=== Fragmento de texto ===
┌────────

Probablemente,
en otro centro, el acto habría tenido lugar en algún salón distinguido, decorado
con vestigios de una ancestral trayectoria académica. En aquel colegio, hace
años desaparecido, la estancia no era
sino el resultado de dos habitaciones corridas de una modesta vivienda social
reconvertida en escuela[1].
Sin embargo, lo recuerdo como uno de los actos más solemnes a los que he
asistido en toda mi vida, y uno de los que me han infundido un mayor respeto.
Hace tiempo, mucho tiempo, que se difuminaron los detalles, pero permanece la imagen difusa.
Era
una tarde luminosa, y allí en el aula, y en el estrecho pasillo, se había
congregado la población de aquel extraño centro. Los años sesenta estaban aún
en su segunda mitad. Por aquel entonces las jornadas escolares cubrían mañanas
y tardes, prolongándose a veces con permanencias, y los sábados eran un día lectivo
como otro cualquiera. En aquel colegio privado, la biblioteca, el laboratorio,
el salón de actos, el patio de recreo, o la conserjería eran lugares
imaginarios. Para facilitar más las cosas, los alumnos que cursaban el
bachillerato elemental debían presentarse a exámenes finales, a una sola carta,
en un Instituto público, después de haber seguido textos distintos a los
empleados en la enseñanza oficial.
Ante
un auditorio expectante y temeroso, la enérgica codirectora del colegio
presentó al autor de la redacción que había sido seleccionada, y que ensalzó en
grado superlativo. Quedé deslumbrado ante sus dotes de declamación y, aún más,
por el contenido de los párrafos a los que de forma tan brillante y enfática
daba lectura. Ignoro cuál era el tema exacto de la redacción, pero sí recuerdo
que en ella se hacía una defensa de algunos usos o tendencias de la modernidad
que encontraban resistencia social para abrirse camino. En su alegato hacía una
referencia, como contrapunto, al uso de pelucas en las actuaciones de la
justicia británica. La profesora elogió extraordinariamente al autor, a quien,
de manera apabullante, presentaba como un modelo a imitar, aun a sabiendas de
que ello representaba una meta imposible.

└────────

=== Conjunto de registros ===
┌────────

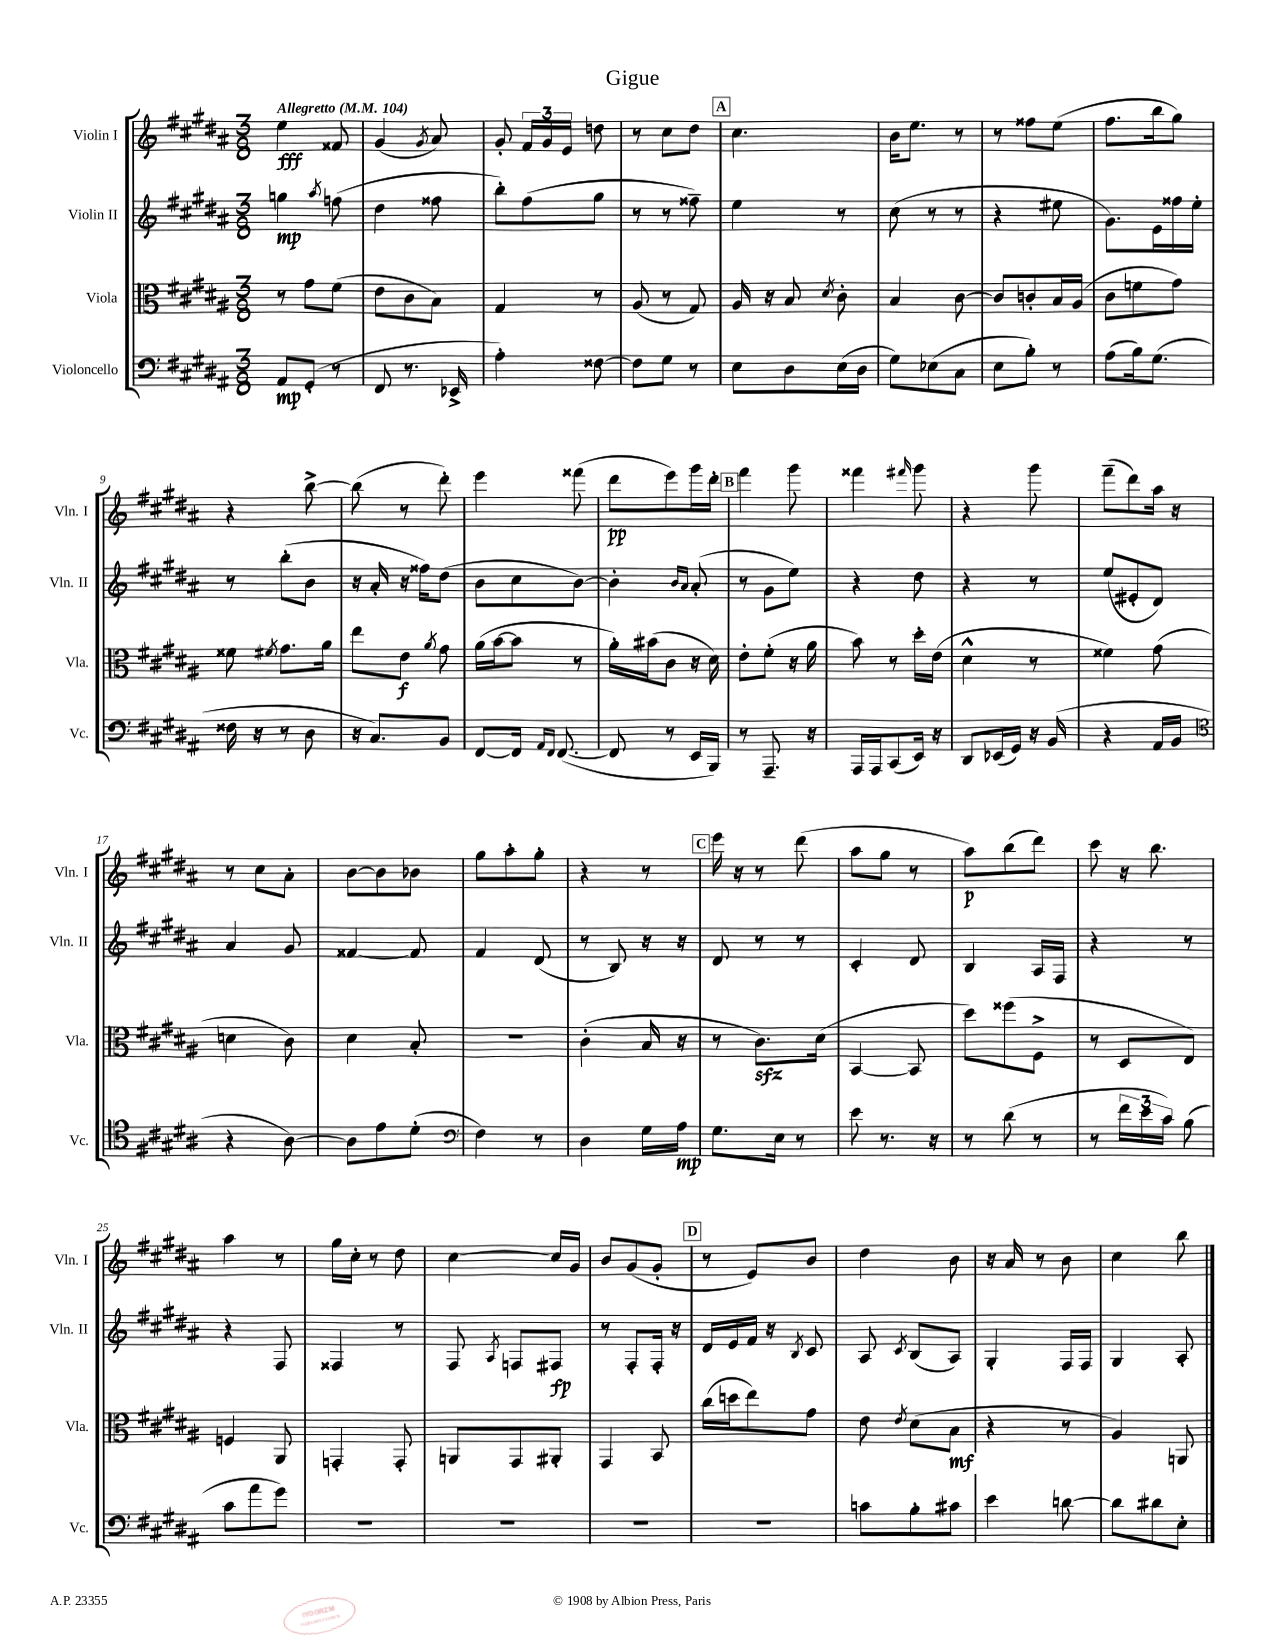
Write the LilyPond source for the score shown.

\header { title = "Gigue" }
<<
\new StaffGroup <<
\new Staff = "s0" \with { instrumentName = "Violin I" shortInstrumentName = "Vln. I" } {
    \clef treble \key b \major \numericTimeSignature \time 3/8 \tempo "Allegretto" 4 = 104
    \autoBeamOff e''4\fff fisis'8 |
    gis'4( \acciaccatura { gis'8 } ais'8) |
    gis'8-. \tuplet 3/2 { fis'16[ gis'16 e'16] } d''8 |
    r8 cis''8[ dis''8] |
    \mark \markup { \box "A" } cis''4. |
    b'16[ e''8.] r8 |
    r8 fisis''8[ e''8]( |
    fis''8.[ b''16 gis''8]) |
    r4 b''8~-> |
    b''8( r8 dis'''8-.) |
    e'''4 fisis'''8( |
    dis'''8[\pp e'''8) gis'''16 dis'''16]-. |
    \mark \markup { \box "B" } fis'''4 gis'''8 |
    fisis'''4 \grace { fis'''16 } gis'''8 |
    r4 gis'''8 |
    fis'''8[--( dis'''8) ais''16] r16 |
    r8 cis''8[ ais'8]-. |
    b'8[~ b'8 bes'8] |
    gis''8[ ais''8-. gis''8]-. |
    r4 r8 |
    \mark \markup { \box "C" } e'''16 r16 r8 dis'''8( |
    ais''8[ gis''8] r8 |
    ais''8[\p) b''8( dis'''8]) |
    cis'''8 r16 b''8. |
    ais''4 r8 |
    gis''16[ cis''16]-. r8 dis''8 |
    cis''4~ cis''16[ gis'16] |
    b'8[ gis'8( gis'8]-. |
    \mark \markup { \box "D" } r8 e'8[) b'8] |
    dis''4 b'8 |
    r16 ais'16 r8 b'8 |
    cis''4 b''8 \bar "|." |
}
\new Staff = "s1" \with { instrumentName = "Violin II" shortInstrumentName = "Vln. II" } {
    \clef treble \key b \major \numericTimeSignature \time 3/8
    \autoBeamOff g''4\mp \acciaccatura { ais''8 } f''8( |
    dis''4 fisis''8 |
    b''8[-.) fis''8( gis''8] |
    r8 r8 fisis''8--) |
    \mark \markup { \box "A" } e''4 r8 |
    cis''8( r8 r8 |
    r4 eis''8 |
    gis'8.[) e'16 fisis''16 e''16]-. |
    r8 b''8[-.( b'8] |
    r16 ais'16-. r16 fisis''16[) dis''8]( |
    b'8[ cis''8 b'8]~) |
    b'4-. \grace { b'16[ ais'16] } ais'8-.( |
    \mark \markup { \box "B" } r8 gis'8[ e''8]) |
    r4 dis''8 |
    r4 r8 |
    e''8[( eis'8-. dis'8]) |
    ais'4 gis'8 |
    fisis'4~ fisis'8 |
    fis'4 dis'8( |
    r8 b8) r16 r16 |
    \mark \markup { \box "C" } dis'8 r8 r8 |
    cis'4-. dis'8 |
    b4 ais16[ fis16] |
    r4 r8 |
    r4 fis8 |
    fisis4 r8 |
    fis8 \acciaccatura { ais8 } f8[ fis8]\fp |
    r8 fis8[-. fis16]-. r16 |
    \mark \markup { \box "D" } dis'16[ e'16 fis'16] r16 \acciaccatura { b8 } cis'8 |
    ais8 \acciaccatura { cis'8 } b8[( ais8]) |
    gis4-. fis16[ fis16] |
    gis4 ais8-. \bar "|." |
}
\new Staff = "s2" \with { instrumentName = "Viola" shortInstrumentName = "Vla." } {
    \clef alto \key b \major \numericTimeSignature \time 3/8
    \autoBeamOff r8 gis'8[ fis'8]( |
    e'8[ cis'8 b8]) |
    gis4 r8 |
    ais8( r8 gis8) |
    \mark \markup { \box "A" } ais16 r16 b8 \acciaccatura { dis'8 } cis'8-. |
    b4 cis'8~ |
    cis'8[ c'8-. b16 ais16]( |
    cis'8[ f'8 gis'8]) |
    fisis'8 \acciaccatura { fis'8 } gis'8.[ ais'16] |
    e''8[ e'8]\f \acciaccatura { ais'8 } gis'8 |
    ais'16[( b'16~ b'8] r8 |
    ais'16[-.) bis'16( cis'8] r16 dis'16) |
    \mark \markup { \box "B" } e'8[-. fis'8]-.( r16 ais'16 |
    b'8) r8 dis''16[-. e'16]( |
    dis'4-^ r8 |
    fisis'4) gis'8( |
    d'4 cis'8) |
    dis'4 b8-. |
    R4. |
    cis'4-.( b16 r16 |
    \mark \markup { \box "C" } r8 cis'8.[\sfz) dis'16]( |
    b,4~ b,8 |
    dis''8[) fisis''8( fis8]-> |
    r8 dis8[ e8]) |
    f4 ais,8 |
    g,4-. g,8-. |
    a,8[ gis,8 ais,8]-. |
    gis,4 b,8 |
    \mark \markup { \box "D" } cis''16[( d''16 e''8) gis'8] |
    e'8 \acciaccatura { e'8 } dis'8[( b8]\mf |
    r4 r8 |
    ais4) a,8 \bar "|." |
}
\new Staff = "s3" \with { instrumentName = "Violoncello" shortInstrumentName = "Vc." } {
    \clef bass \key b \major \numericTimeSignature \time 3/8
    \autoBeamOff ais,8[\mp gis,8]-.( r8 |
    fis,8 r8. ees,16-> |
    ais4-.) fisis8~ |
    fisis8[ gis8] r8 |
    \mark \markup { \box "A" } e8[ dis8 e16( dis16] |
    gis8[) ees8( cis8] |
    e8[ b8]-.) r8 |
    ais8[( b16) gis8.]( |
    fisis16 r16 r8 dis8 |
    r16 cis8.[) b,8] |
    fis,8[~ fis,16] \grace { ais,16[ fis,16] } fis,8.~( |
    fis,8 r8 e,16[ b,,16]) |
    \mark \markup { \box "B" } r8 ais,,8.-- r16 |
    ais,,16[ ais,,16 cis,8( e,16]) r16 |
    dis,8[ ees,16( gis,16]) r16 b,16( |
    r4 ais,16[ b,16] |
    \clef tenor r4 ais8~) |
    ais8[ e'8 dis'8]-.( |
    \clef bass fis4) r8 |
    dis4 gis16[ ais16]\mp |
    \mark \markup { \box "C" } gis8.[ e16] r8 |
    e'8 r8. r16 |
    r8 dis'8( r8 |
    r8 \tuplet 3/2 { fis'16[ e'16 cis'16]) } b8( |
    cis'8[ ais'8 gis'8]) |
    R4. |
    R4. |
    R4. |
    \mark \markup { \box "D" } R4. |
    c'8[ b8-. cis'8] |
    e'4 d'8~ |
    d'8[ dis'8 e8]-. \bar "|." |
}
>>
>>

└────────

=== Tareas requeridas ===
a: Imprime la parte del fragmento de texto que empieza por "Hace tiempo, mucho" y continúa hasta "la enseñanza oficial.".
b: En el fragmento de texto, ¿a qué costumbre se refería la redacción como contrapunto?
Los registros no intervienen en nada de esto.

=== Resultados por tarea ===
a:
Hace tiempo, mucho tiempo, que se difuminaron los detalles, pero permanece la imagen difusa.
Era
una tarde luminosa, y allí en el aula, y en el estrecho pasillo, se había
congregado la población de aquel extraño centro. Los años sesenta estaban aún
en su segunda mitad. Por aquel entonces las jornadas escolares cubrían mañanas
y tardes, prolongándose a veces con permanencias, y los sábados eran un día lectivo
como otro cualquiera. En aquel colegio privado, la biblioteca, el laboratorio,
el salón de actos, el patio de recreo, o la conserjería eran lugares
imaginarios. Para facilitar más las cosas, los alumnos que cursaban el
bachillerato elemental debían presentarse a exámenes finales, a una sola carta,
en un Instituto público, después de haber seguido textos distintos a los
empleados en la enseñanza oficial.

b: Al uso de pelucas en las actuaciones de la justicia británica.